(Records excerpted from a collection)
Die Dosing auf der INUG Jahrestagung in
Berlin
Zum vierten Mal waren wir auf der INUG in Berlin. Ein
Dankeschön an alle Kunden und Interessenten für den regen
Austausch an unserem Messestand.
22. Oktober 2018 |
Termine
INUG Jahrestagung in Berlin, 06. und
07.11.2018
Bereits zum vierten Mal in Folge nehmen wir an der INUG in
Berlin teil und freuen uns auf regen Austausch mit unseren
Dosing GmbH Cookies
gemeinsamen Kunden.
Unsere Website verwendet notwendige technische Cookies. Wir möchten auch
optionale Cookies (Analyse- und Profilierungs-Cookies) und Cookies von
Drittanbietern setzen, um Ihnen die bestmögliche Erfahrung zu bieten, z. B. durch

What the task asks ::
Put each line of the records above into a JSON list of strings, one string per line and no blank lines.

Your solution ::
[
  "Die Dosing auf der INUG Jahrestagung in",
  "Berlin",
  "Zum vierten Mal waren wir auf der INUG in Berlin. Ein",
  "Dankeschön an alle Kunden und Interessenten für den regen",
  "Austausch an unserem Messestand.",
  "22. Oktober 2018 |",
  "Termine",
  "INUG Jahrestagung in Berlin, 06. und",
  "07.11.2018",
  "Bereits zum vierten Mal in Folge nehmen wir an der INUG in",
  "Berlin teil und freuen uns auf regen Austausch mit unseren",
  "Dosing GmbH Cookies",
  "gemeinsamen Kunden.",
  "Unsere Website verwendet notwendige technische Cookies. Wir möchten auch",
  "optionale Cookies (Analyse- und Profilierungs-Cookies) und Cookies von",
  "Drittanbietern setzen, um Ihnen die bestmögliche Erfahrung zu bieten, z. B. durch"
]